As I was working on repairing the unhappiness in my life years ago, I blamed two culprits: my marriage and my physical health. I thought that if I could just fix those two things, I’d be a happy person. And I wasn’t completely wrong. Fixing those things did make me significantly happier and it lasted for a long time. But there was one more piece to the puzzle that I forgot about: my anxiety.
I’d gotten so practiced at drowning it out, that I sometimes convinced myself I was cured. Now that I’m facing this dickhead dragon and steadily shrinking it down, I don’t know that I’ll ever be able to shrink it completely away. I think this is going to take daily vigilance and attention because inattention is where the dragon grows. When I stop putting myself first. When I deny my emotions. When I avoid pain. That’s where the shadows are and anxiety dragons can only really grow in darkness.

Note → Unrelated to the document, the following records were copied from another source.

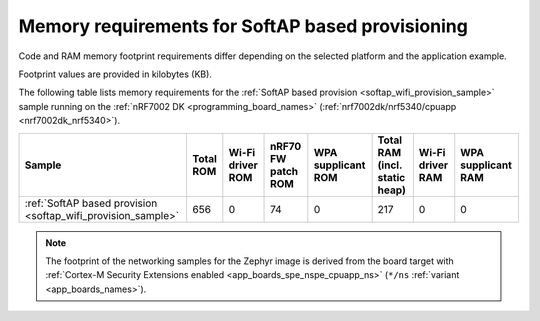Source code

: .. _ug_wifi_mem_req_softap:

Memory requirements for SoftAP based provisioning
#################################################

Code and RAM memory footprint requirements differ depending on the selected platform and the application example.

Footprint values are provided in kilobytes (KB).


The following table lists memory requirements for the :ref:`SoftAP based provision <softap_wifi_provision_sample>` sample running on the :ref:`nRF7002 DK <programming_board_names>` (:ref:`nrf7002dk/nrf5340/cpuapp <nrf7002dk_nrf5340>`).

+-------------------------------------------------------------+-------------+-------------------------------------------+-------------------------------+----------------------+---------------------------------+--------------------+----------------------+
| Sample                                                      |   Total ROM |   Wi-Fi driver ROM                        |            nRF70 FW patch ROM |   WPA supplicant ROM |   Total RAM (incl. static heap) |   Wi-Fi driver RAM |   WPA supplicant RAM |
+=============================================================+=============+===========================================+===============================+======================+=================================+====================+======================+
| :ref:`SoftAP based provision <softap_wifi_provision_sample>`|         656 |                                         0 |                            74 |                    0 |                             217 |                  0 |                    0 |
+-------------------------------------------------------------+-------------+-------------------------------------------+-------------------------------+----------------------+---------------------------------+--------------------+----------------------+

.. note::

   The footprint of the networking samples for the Zephyr image is derived from the board target with :ref:`Cortex-M Security Extensions enabled <app_boards_spe_nspe_cpuapp_ns>` (``*/ns`` :ref:`variant <app_boards_names>`).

To be honest, I’m a little afraid of how much work this is going to take. But I’m always a little afraid, so it’s not that surprising. But each day the work feels a little less like work and a little more like practice. As a musician and a writer, I’m comfortable with daily practice. It’s how you get good at something. So, I’m trying to reframe this as practicing to be a person who isn’t afraid all the time. So far, it’s really just a quick check-in with my emotional state, “Hey there, little emotion, where are you coming from?” So far, the answer has mostly started with “I’m afraid.” But there have been a few conversations that began with “I’m angry” or “I’m tired” or “I could really use a snack,” and that gives me hope.

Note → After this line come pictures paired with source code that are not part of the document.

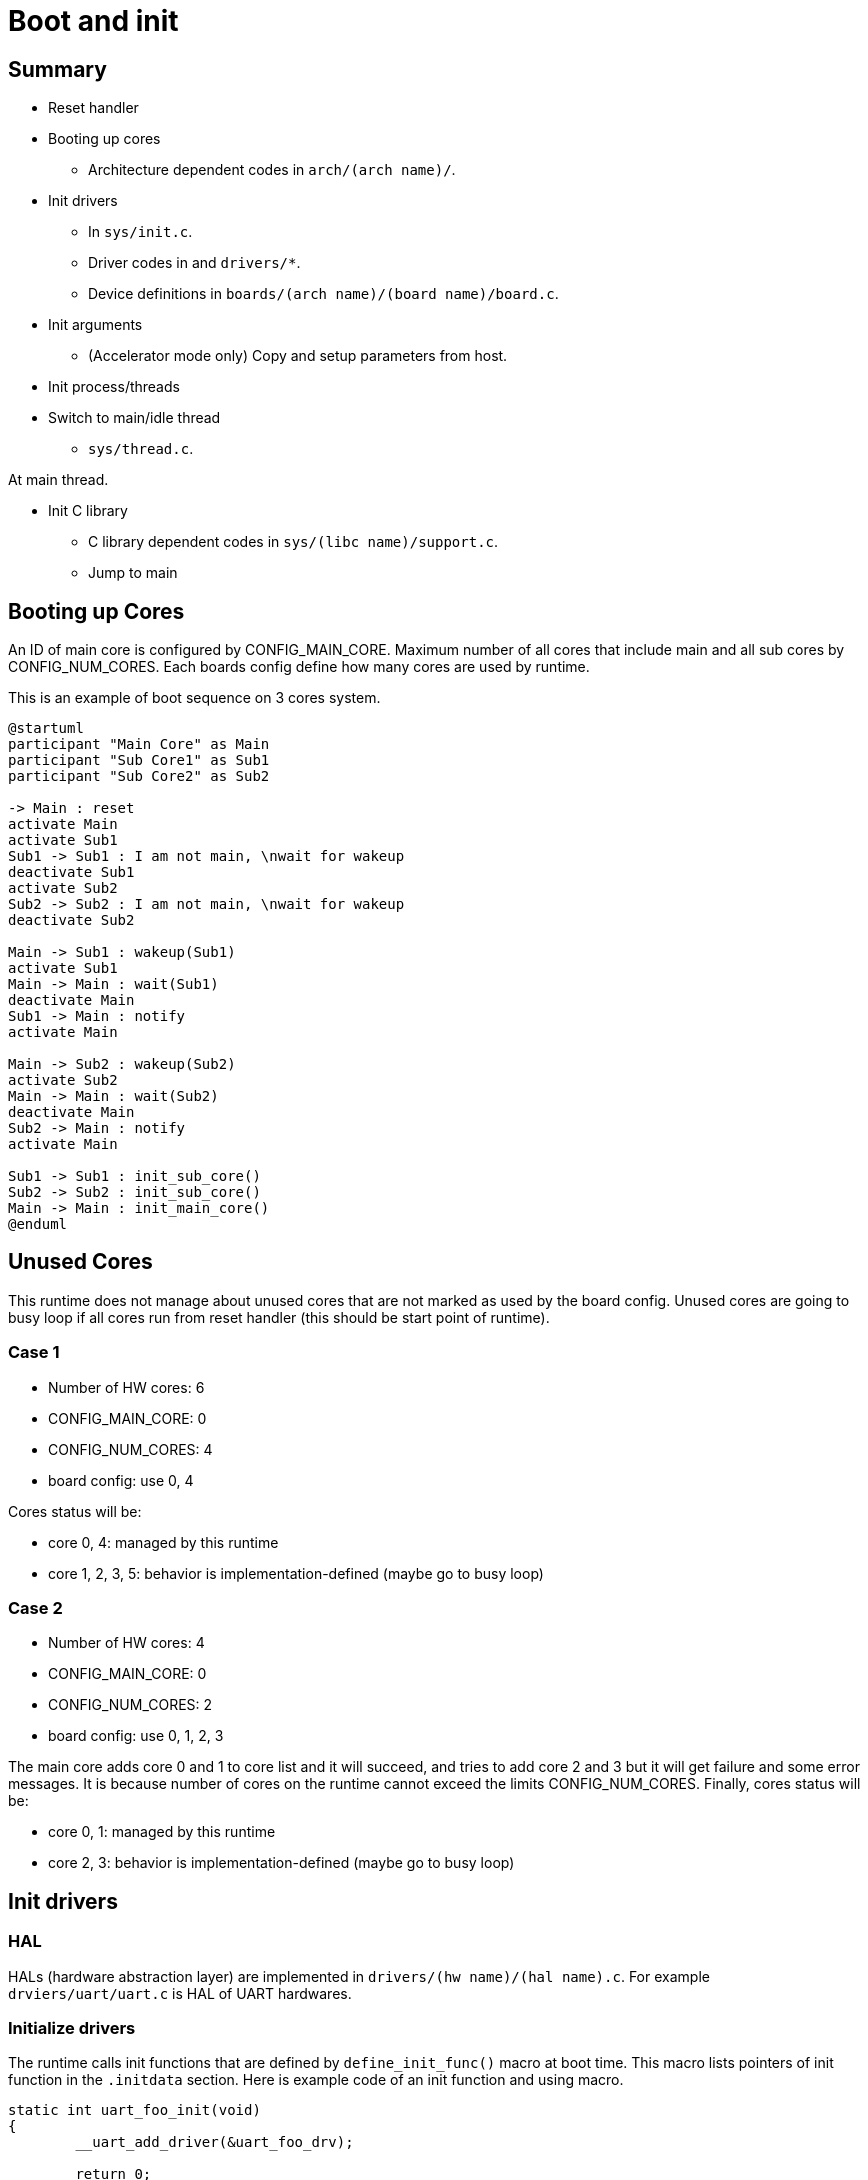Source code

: 
= Boot and init

== Summary

* Reset handler
* Booting up cores
** Architecture dependent codes in `arch/(arch name)/`.
* Init drivers
** In `sys/init.c`.
** Driver codes in and `drivers/*`.
** Device definitions in `boards/(arch name)/(board name)/board.c`.
* Init arguments
** (Accelerator mode only) Copy and setup parameters from host.
* Init process/threads
* Switch to main/idle thread
** `sys/thread.c`.

At main thread.

* Init C library
** C library dependent codes in `sys/(libc name)/support.c`.
** Jump to main


== Booting up Cores

An ID of main core is configured by CONFIG_MAIN_CORE.
Maximum number of all cores that include main and all sub cores by CONFIG_NUM_CORES.
Each boards config define how many cores are used by runtime.

This is an example of boot sequence on 3 cores system.

[plantuml]
----
@startuml
participant "Main Core" as Main
participant "Sub Core1" as Sub1
participant "Sub Core2" as Sub2

-> Main : reset
activate Main
activate Sub1
Sub1 -> Sub1 : I am not main, \nwait for wakeup
deactivate Sub1
activate Sub2
Sub2 -> Sub2 : I am not main, \nwait for wakeup
deactivate Sub2

Main -> Sub1 : wakeup(Sub1)
activate Sub1
Main -> Main : wait(Sub1)
deactivate Main
Sub1 -> Main : notify
activate Main

Main -> Sub2 : wakeup(Sub2)
activate Sub2
Main -> Main : wait(Sub2)
deactivate Main
Sub2 -> Main : notify
activate Main

Sub1 -> Sub1 : init_sub_core()
Sub2 -> Sub2 : init_sub_core()
Main -> Main : init_main_core()
@enduml
----


== Unused Cores

This runtime does not manage about unused cores that are not marked as used by the board config.
Unused cores are going to busy loop if all cores run from reset handler (this should be start point of runtime).

=== Case 1

* Number of HW cores: 6
* CONFIG_MAIN_CORE: 0
* CONFIG_NUM_CORES: 4
* board config: use 0, 4

Cores status will be:

* core 0, 4: managed by this runtime
* core 1, 2, 3, 5: behavior is implementation-defined (maybe go to busy loop)


=== Case 2

* Number of HW cores: 4
* CONFIG_MAIN_CORE: 0
* CONFIG_NUM_CORES: 2
* board config: use 0, 1, 2, 3

The main core adds core 0 and 1 to core list and it will succeed, and tries to add core 2 and 3 but it will get failure and some error messages.
It is because number of cores on the runtime cannot exceed the limits CONFIG_NUM_CORES.
Finally, cores status will be:

* core 0, 1: managed by this runtime
* core 2, 3: behavior is implementation-defined (maybe go to busy loop)


== Init drivers

=== HAL

HALs (hardware abstraction layer) are implemented in `drivers/(hw name)/(hal name).c`.
For example `drviers/uart/uart.c` is HAL of UART hardwares.

=== Initialize drivers

The runtime calls init functions that are defined by `define_init_func()` macro at boot time.
This macro lists pointers of init function in the `.initdata` section.
Here is example code of an init function and using macro.

[source,c]
----
static int uart_foo_init(void)
{
	__uart_add_driver(&uart_foo_drv);

	return 0;
}
define_init_func(uart_foo_init);
----

Driver codes need to register their attributes to the runtime.
The runtime will use it to find suitable matching for driver and device pair.

=== Initialize devices

Device parameters and configurations are defined in board dependent codes `boards/(arch name)/(board name)/board.c`.
Typically a board init function registers all devices in the runtime.
The runtime will callback `add()` function if suitable driver is registered.

Here is an example initialize sequence and relationships of driver/board/device.

[plantuml]
----
@startuml
participant "Runtime" as Runtime
participant "Board" as Board
participant "HAL" as HAL
participant "Driver" as Driver
participant "HW" as HW

activate Runtime

Runtime -> Driver : call init
activate Driver
Driver -> HAL : register driver
activate HAL
HAL -> HAL : add driver to list
HAL -> Driver
deactivate HAL
Driver -> Runtime
deactivate Driver

Runtime -> Board : call init
activate Board
Board -> HAL : register device
activate HAL
HAL -> HAL : find suitble driver
HAL -> Driver : callback add()
activate Driver
Driver -> HW : setup registers etc.
activate HW
HW -> Driver
deactivate HW
Driver -> HAL
deactivate Driver
HAL -> Board
deactivate HAL
Board -> Runtime
deactivate Board
@enduml
----

== Init arguments

1. Pass data/parameters from host to main()
1. Get an ELF header

Check whether data/parameters from host is exist or not in `.comm_area` special section.
For detail please refer xref:section.adoc[Special sections].
Copy data/parameters and pass it to arguments (argc and argv) of main().

Get the pointer of ELF header on `.auxdata` special section.
You need to use `add_aux_tool` to add ELF header into section.
For detail please refer xref:section.adoc[Special sections].


== Init process/threads

Initialize 1 process control data because the runtime do not support multi process.

And initialize `2 x N` thread control data for idle, main and task threads.
`N` means number of hardware threads/cores.

* N idle threads
* 1 main thread
* N - 1 task threads

The runtime do not need other thread control data because the runtime limits user applications creating number of N threads.


== Switch to main/idle thread

For main core, a context for interrupt handler is selected in early boot sequence.
At this point, the runtime calls special system call to switch the context from interrupt to main thread.


[plantuml]
----
@startuml
participant "Runtime" as Runtime
participant "Syscall handler" as Sys
participant "Main thread" as Main

-> Runtime : Reset
activate Runtime

Runtime -> Sys : Set context switch params
Runtime -> Sys : Syscall
deactivate Runtime
activate Sys

Sys -> Sys : Change context to main thread
Sys -> Main : Return from syscall
deactivate Sys
activate Main

Main -> Main : Do something
@enduml
----

Other sub cores switch to idle threads and wait wakeup notification from other cores.
For detail please refer xref:thread.adoc[Threads].


== Init C library

Call initialization function of C library but it depends on type of C library.

newlib::
  The runtime has original startup codes that set `argc`, `argv` and `envp` for `__libc_init()` function of newlib.
  We cannot use `crt0.o` of newlib because it is designed for baremetal so `crt0.o` try to clear whole bss area that includes already used one.
  It will break global variables of the runtime and will go to crash.
GNU libc::
  We can use `crt0.o` of GNU libc.
  The runtime setup that start address points `_start` symbol in `crt0.o` to jump.
  GNU libc initialize function requires ELF header address.
musl libc::
  Same as GNU libc, we can use `crt0.o` of musl libc.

Self-help gurus have long said that small changes make big differences. I’ve always thought that was bullshit. Big changes make big differences… duh. And I’ve made some doozies in my life. Ironically, I’m less afraid of completely burning down my world and building a new one than doing something small every day to fix the problem. After years of stubbornly refusing to try the small change thing, I’m trying it now. Because this is not something that can be resolved by a big external change. Believe me, I’ve tried.
Everything is change. It is the one thing we can always count on. Nothing we have today will be exactly the same tomorrow. The trick is to make sure you’re changing for the better.